Sramana Mitra: Can you walk us through some use cases? You talked about Claritin and the allergy season as one set of identifiers around which you are personalizing. What are some other examples?
Diaz Nesamoney: The hotels, for example, are looking at multiple such data points. The loyalty program says a lot about you. They know how frequently you stay and what type of properties you stay in. Do you travel for business or for pleasure? They start to understand what your travel patterns are. If a hotel analyzed me, they would realize I go to New York every other week, I go to London once a month, and go to India every quarter. It’s fairly predictable.
Then they can do a more precise personalization. There are also some interesting surprises. With one of the CPG companies, the Brand Manager was very convinced that personalization should be based on demographics.
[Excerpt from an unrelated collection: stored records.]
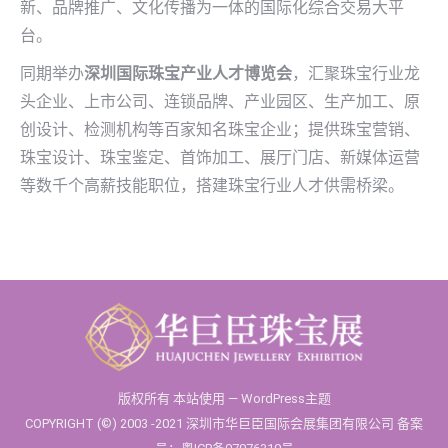
新、品牌推广、文化传播为一体的国际化综合交易大平
台。
同期举办
深圳国际珠宝产业人才博览会
，汇聚珠宝行业龙
头企业、上市公司、连锁品牌、产业园区、生产加工、原
创设计、检测机构等百家知名珠宝企业；提供珠宝营销、
珠宝设计、珠宝鉴定、首饰加工、展厅门店、新媒体运营
等数千个高薪技能职位，搭建珠宝行业人才供需桥梁。
版权所有 本站使用 —
WordPress主题
COPYRIGHT (©) 2003 -2021 深圳市华巨臣国际会展集团有限公司
备案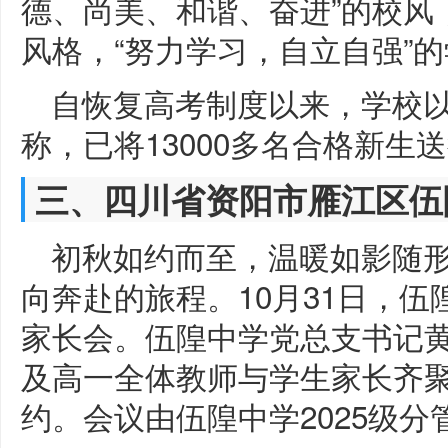
德、尚美、和谐、奋进”的校风
风格，“努力学习，自立自强”
自恢复高考制度以来，学校
称，已将13000多名合格新生
三、四川省资阳市雁江区伍
初秋如约而至，温暖如影随
向奔赴的旅程。10月31日，伍隍
家长会。伍隍中学党总支书记黄
及高一全体教师与学生家长齐
约。会议由伍隍中学2025级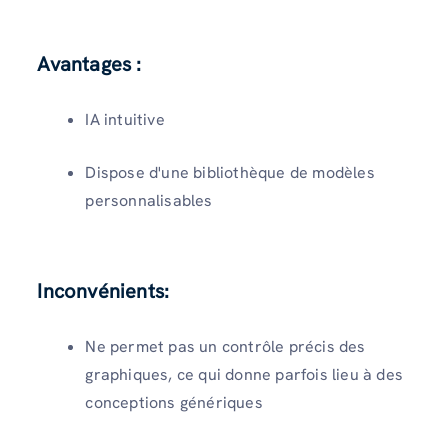
Avantages :
IA intuitive
Dispose d'une bibliothèque de modèles
personnalisables
Inconvénients
:
Ne permet pas un contrôle précis des
graphiques, ce qui donne parfois lieu à des
conceptions génériques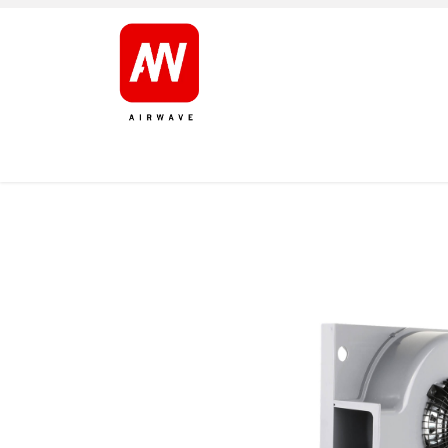
AVALEHT
TOOTED
KAUBAMÄRGID
JÄRELT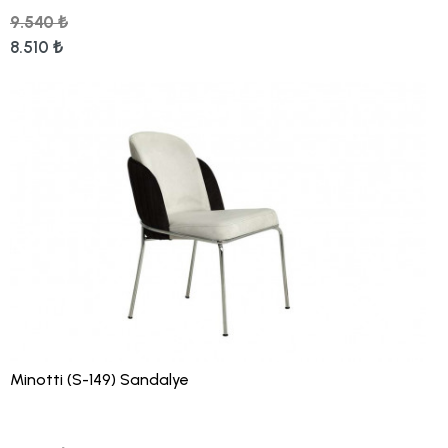
9.540 ₺
8.510 ₺
Minotti (S-149) Sandalye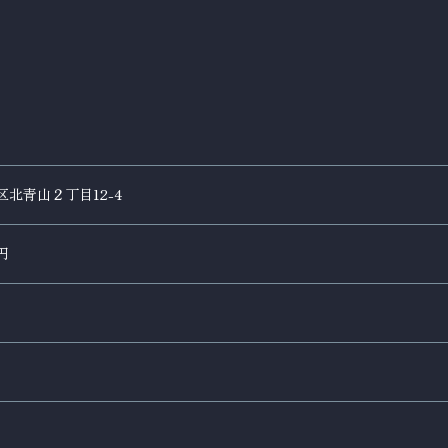
区北青山２丁目12-4
円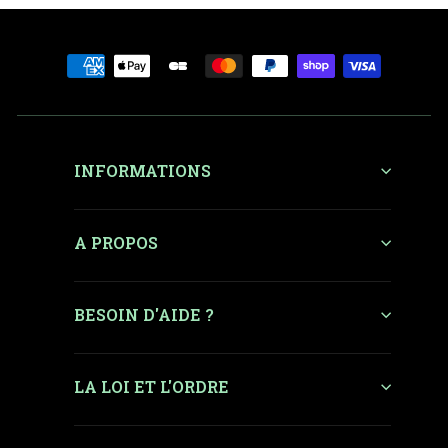
INFORMATIONS
A PROPOS
BESOIN D'AIDE ?
LA LOI ET L'ORDRE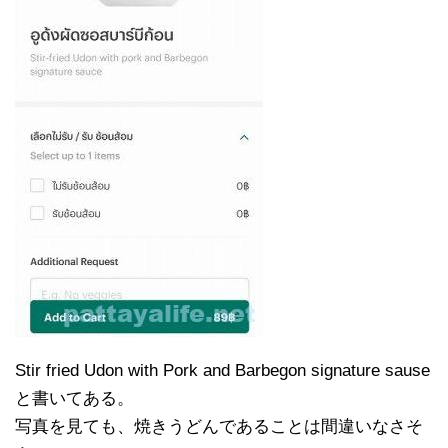
Stir fried Udon with Pork and Barbegon signature sause
と書いてある。
写真を見ても、焼きうどんであることは間違いなさそ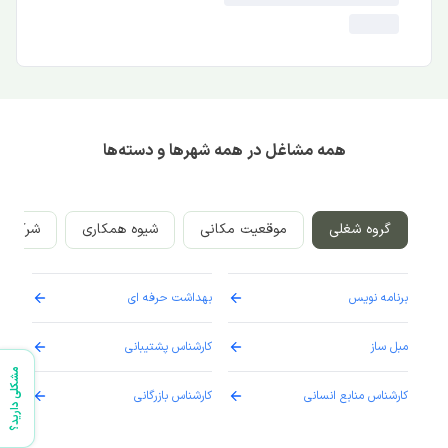
همه مشاغل در همه شهرها و دسته‌ها
گروه شغلی
موقعیت مکانی
شیوه همکاری
شرکت‌ه
برنامه نویس
بهداشت حرفه ای
پرست
مبل ساز
کارشناس پشتیبانی
دارو
مشکلی دارید؟
کارشناس منابع انسانی
کارشناس بازرگانی
پزش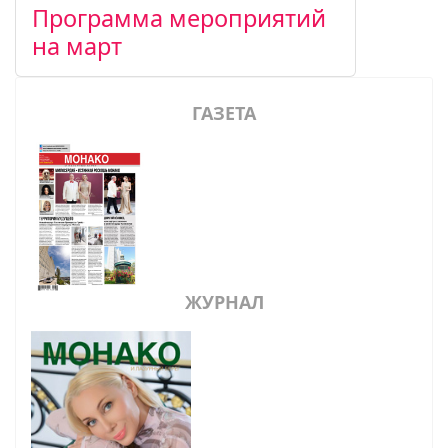
Программа мероприятий
на март
ГАЗЕТА
ЖУРНАЛ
Because we are big believers in using as much data as possible, we persuaded them to also have time-of-day messaging. Most people would say, “Are people paying that much attention to an ad to see if a different message comes on in the morning versus in the evening?” Everybody was surprised to find out.
Our optimizer flagged it and said, “Messaging based on the time-of-day is actually generating better engagement than even who the person is.” It was a simple case of showing a breakfast food item in the morning, a lunch item in the afternoon, and then a dinner item in the evening. There are some interesting things that you discover. It’s also specific to the industry.
We’ve developed a lot of best practices around these industries where we’re able to advise clients, “If you’re in the travel industry, these are the things that we think matter.” It’s quite eye-opening for them to also see it because we’ve accumulated enough data to show that these kinds of triggers do actually influence engagement and purchase.
Sramana Mitra: What are some other examples from a couple of other industries?
Diaz Nesamoney: Auto is another one. You’d be surprised to hear this, but color of the car matters.
Sramana Mitra: Of course it does.
Diaz Nesamoney: Why then do auto advertisers advertise one color to everybody? We’re doing that now. It’s not just about the fact that they went to an auto brand site but what they actually see there. There’s a lot of data there. It gets very granular. In the past, even if you had all the data, it’s very hard to use that data meaningfully and intelligently and to generate so many different variations. That’s essentially what our software is doing.
It’s making it possible to look at so many different points. For an auto user, you could say, “This person cares for the financing of the car.” Financial services is starting to engage more now. A lot of them are a little bit more B2B. They are starting to look at even how the markets are doing on a particular day and saying, “People tend to be optimistic in certain days.”
Sramana Mitra: If you look at your business, what is your top segment where you have huge adoption of this kind of technology?
Diaz Nesamoney: Consumer-facing segments. Retail, travel, hospitality are the most advanced users, particularly retail with e-commerce because they do have a lot of data. They are very metrics-driven.
Sramana Mitra: It’s also easy because the entire transaction happens on the site. It’s very easy to track.
Diaz Nesamoney: Exactly. They’re very data-rich. The CPG brands are starting to come in. We have several large ones. They don’t have much data because people buy from retailers although weather and location are available to them. They are able to leverage some of that. It’s quite across the board. We have enterprise software companies as clients. The idea of relevance is true in any form of marketing whether you’re B2B or B2C. Even if you have four products as opposed to 40,000, there’s a notion of relevance.